Permian Rocks of the Continent.

Germany is the classic ground of the Magnesian Limestone now called Permian. The formation was well studied by the miners of that country a century ago as containing a thin band of dark-coloured cupriferous shale, characterised at Mansfield in Thuringia by numerous fossil fish. Beneath some variegated sandstones (not belonging to the Trias, though often confounded with it) they came down first upon a dolomitic limestone corresponding to the upper part of our Middle Permian, and then upon a marl-slate richly impregnated with copper pyrites, and containing fish and reptiles (Protosaurus) identical in species with those of the corresponding marl-slate of Durham. To the limestone they gave the name of Zechstein, and to the marl-slate that of Mergel-schiefer or Kupferschiefer. Beneath the fossiliferous group lies the Rothliegendes or Rothtodtliegendes, meaning the red-lyer or red-dead-lyer, so-called by the German miners from its colour, and because the copper had DIED OUT when they reached this underlying non-metalliferous member of the series.
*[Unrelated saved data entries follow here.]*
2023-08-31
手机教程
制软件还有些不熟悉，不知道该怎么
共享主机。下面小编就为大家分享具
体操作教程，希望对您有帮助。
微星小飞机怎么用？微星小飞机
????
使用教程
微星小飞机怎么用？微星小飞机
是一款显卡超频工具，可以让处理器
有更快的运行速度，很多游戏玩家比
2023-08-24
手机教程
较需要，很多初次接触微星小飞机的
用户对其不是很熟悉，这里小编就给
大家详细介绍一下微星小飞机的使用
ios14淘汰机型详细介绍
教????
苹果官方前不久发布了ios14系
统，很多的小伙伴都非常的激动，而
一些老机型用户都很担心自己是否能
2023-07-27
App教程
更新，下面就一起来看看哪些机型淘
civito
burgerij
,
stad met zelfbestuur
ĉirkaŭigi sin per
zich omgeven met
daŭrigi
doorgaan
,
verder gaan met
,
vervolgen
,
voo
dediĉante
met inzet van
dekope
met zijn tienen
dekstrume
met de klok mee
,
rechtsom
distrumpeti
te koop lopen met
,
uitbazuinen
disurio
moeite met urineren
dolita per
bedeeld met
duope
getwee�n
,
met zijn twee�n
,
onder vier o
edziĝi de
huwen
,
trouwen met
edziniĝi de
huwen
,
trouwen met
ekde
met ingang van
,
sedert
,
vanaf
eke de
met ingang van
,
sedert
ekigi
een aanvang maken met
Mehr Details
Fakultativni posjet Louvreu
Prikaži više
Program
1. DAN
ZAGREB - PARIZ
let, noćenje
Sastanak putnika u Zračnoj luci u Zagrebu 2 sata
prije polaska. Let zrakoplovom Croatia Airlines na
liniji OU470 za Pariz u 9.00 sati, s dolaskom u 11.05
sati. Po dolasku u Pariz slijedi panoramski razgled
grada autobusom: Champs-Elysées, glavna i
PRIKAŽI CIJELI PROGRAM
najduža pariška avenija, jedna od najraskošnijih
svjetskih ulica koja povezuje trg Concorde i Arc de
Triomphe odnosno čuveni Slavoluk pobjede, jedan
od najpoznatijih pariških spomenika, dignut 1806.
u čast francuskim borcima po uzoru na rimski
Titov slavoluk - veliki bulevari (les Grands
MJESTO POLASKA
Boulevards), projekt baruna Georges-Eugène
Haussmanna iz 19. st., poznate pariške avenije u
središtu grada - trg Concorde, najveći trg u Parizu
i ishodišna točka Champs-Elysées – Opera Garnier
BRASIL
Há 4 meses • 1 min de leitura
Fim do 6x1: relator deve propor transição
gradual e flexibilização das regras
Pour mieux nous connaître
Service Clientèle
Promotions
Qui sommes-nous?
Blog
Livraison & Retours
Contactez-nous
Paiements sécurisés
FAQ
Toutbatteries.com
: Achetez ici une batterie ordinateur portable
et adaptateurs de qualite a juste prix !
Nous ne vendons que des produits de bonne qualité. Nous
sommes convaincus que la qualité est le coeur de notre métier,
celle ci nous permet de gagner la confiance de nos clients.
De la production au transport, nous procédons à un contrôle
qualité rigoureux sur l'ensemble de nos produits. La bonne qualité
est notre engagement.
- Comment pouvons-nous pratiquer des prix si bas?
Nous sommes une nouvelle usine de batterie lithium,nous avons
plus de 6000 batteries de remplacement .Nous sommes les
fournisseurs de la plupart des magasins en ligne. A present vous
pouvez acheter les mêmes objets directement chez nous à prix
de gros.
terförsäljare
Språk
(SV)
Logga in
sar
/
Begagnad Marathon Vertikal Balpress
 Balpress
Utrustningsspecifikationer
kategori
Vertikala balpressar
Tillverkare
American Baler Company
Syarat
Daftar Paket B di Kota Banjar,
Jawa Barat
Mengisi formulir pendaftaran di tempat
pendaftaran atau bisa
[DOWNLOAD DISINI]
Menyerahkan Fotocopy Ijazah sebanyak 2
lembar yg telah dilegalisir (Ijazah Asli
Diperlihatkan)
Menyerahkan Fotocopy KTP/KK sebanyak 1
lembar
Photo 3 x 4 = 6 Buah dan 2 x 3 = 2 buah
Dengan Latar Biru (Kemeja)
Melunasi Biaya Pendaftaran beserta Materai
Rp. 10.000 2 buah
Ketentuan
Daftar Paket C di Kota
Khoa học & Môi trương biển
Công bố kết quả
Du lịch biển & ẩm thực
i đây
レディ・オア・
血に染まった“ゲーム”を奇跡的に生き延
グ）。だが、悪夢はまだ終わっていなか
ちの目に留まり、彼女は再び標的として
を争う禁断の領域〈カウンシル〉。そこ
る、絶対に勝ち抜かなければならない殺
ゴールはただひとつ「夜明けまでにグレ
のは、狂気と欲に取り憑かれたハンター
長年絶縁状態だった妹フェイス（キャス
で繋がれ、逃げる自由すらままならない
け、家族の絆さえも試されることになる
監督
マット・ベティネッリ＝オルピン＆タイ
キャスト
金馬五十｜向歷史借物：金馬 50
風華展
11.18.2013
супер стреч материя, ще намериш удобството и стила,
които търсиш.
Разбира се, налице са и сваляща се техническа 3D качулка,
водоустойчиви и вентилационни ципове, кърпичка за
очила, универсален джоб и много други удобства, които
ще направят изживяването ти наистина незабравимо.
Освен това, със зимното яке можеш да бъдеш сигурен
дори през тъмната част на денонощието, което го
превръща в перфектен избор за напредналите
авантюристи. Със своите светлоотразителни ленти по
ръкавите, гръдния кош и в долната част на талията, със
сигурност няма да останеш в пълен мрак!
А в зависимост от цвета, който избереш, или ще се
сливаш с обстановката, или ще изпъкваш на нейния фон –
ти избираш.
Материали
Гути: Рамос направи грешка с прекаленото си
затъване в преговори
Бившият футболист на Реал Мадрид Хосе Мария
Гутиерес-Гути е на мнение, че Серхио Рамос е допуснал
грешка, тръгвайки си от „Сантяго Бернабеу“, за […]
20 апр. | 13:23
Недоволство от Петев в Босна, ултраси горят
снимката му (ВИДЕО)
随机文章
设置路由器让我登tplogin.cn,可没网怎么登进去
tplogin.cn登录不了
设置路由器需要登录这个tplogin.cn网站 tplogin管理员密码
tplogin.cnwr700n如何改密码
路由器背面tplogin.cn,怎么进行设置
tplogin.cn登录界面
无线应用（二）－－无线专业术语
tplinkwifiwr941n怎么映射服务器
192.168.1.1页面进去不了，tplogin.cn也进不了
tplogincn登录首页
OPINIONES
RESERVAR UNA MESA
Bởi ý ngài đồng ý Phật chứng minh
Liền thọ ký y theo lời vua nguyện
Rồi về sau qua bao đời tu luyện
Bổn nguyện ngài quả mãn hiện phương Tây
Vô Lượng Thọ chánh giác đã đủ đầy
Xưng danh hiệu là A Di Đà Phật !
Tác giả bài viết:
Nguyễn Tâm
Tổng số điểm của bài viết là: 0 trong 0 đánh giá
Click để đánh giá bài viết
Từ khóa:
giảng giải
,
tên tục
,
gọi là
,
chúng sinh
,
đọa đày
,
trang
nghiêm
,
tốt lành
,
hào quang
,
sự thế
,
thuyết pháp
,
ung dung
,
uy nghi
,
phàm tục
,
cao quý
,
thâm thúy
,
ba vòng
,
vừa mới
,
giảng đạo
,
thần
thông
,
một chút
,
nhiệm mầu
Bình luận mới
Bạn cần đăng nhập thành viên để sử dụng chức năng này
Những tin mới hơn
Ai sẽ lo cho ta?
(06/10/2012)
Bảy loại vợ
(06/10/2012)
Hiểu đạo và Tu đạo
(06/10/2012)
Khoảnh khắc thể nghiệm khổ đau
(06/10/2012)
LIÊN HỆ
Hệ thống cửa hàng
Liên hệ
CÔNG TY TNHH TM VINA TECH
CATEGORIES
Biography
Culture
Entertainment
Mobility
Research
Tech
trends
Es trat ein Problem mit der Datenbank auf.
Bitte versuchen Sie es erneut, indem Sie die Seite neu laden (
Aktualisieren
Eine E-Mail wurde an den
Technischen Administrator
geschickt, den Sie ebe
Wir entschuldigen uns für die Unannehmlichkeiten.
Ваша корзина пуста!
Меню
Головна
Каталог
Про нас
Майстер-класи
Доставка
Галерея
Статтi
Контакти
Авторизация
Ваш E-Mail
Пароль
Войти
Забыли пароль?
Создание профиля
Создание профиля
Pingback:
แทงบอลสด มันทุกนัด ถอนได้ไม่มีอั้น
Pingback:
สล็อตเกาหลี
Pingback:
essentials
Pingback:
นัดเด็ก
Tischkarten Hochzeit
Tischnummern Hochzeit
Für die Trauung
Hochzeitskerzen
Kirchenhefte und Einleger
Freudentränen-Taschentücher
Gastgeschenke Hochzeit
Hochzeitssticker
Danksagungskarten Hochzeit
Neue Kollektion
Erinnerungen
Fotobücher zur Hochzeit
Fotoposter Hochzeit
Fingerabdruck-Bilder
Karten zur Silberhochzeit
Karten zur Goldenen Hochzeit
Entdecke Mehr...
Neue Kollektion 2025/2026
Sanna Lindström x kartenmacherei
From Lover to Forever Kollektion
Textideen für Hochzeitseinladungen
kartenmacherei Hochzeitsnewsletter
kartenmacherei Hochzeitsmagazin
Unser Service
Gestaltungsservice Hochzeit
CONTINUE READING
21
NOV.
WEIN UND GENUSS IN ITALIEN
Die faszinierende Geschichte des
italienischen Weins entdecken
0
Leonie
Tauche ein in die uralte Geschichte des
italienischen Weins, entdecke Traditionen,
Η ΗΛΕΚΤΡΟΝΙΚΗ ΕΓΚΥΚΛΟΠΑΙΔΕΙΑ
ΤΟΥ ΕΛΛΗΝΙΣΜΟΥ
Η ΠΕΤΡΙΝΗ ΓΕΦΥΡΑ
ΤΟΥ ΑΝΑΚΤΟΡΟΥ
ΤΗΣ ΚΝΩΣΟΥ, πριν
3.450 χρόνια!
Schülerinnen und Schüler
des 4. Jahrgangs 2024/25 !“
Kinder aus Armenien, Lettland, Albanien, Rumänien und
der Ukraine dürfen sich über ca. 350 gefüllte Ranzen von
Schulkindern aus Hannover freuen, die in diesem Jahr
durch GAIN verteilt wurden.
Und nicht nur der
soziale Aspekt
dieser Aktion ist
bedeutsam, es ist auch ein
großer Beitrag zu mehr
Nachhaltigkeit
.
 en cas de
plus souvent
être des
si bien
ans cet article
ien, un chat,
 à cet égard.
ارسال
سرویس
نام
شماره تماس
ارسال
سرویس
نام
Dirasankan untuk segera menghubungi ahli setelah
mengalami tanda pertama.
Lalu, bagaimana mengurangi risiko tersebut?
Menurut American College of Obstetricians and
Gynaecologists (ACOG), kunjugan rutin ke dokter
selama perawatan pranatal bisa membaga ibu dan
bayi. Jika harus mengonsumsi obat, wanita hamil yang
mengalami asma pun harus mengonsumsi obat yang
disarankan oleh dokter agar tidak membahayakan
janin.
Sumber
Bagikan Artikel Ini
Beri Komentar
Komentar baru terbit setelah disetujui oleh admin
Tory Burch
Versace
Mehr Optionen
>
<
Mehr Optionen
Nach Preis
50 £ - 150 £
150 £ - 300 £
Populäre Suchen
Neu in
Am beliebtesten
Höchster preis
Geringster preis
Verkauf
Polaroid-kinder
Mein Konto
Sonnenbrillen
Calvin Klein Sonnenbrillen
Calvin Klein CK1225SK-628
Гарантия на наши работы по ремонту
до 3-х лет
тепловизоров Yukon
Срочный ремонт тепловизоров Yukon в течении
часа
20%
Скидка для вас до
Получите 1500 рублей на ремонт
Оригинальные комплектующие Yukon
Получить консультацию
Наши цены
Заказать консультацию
This red under-lyer is, in fact, a great deposit of red sandstone, breccia, and conglomerate with associated porphyry, basalt, and amygdaloid.

According to Sir R. Murchison, the Permian rocks are composed, in Russia, of white limestone, with gypsum and white salt; and of red and green grits, occasionally with copper ore; also magnesian limestones, marl-stones, and conglomerates.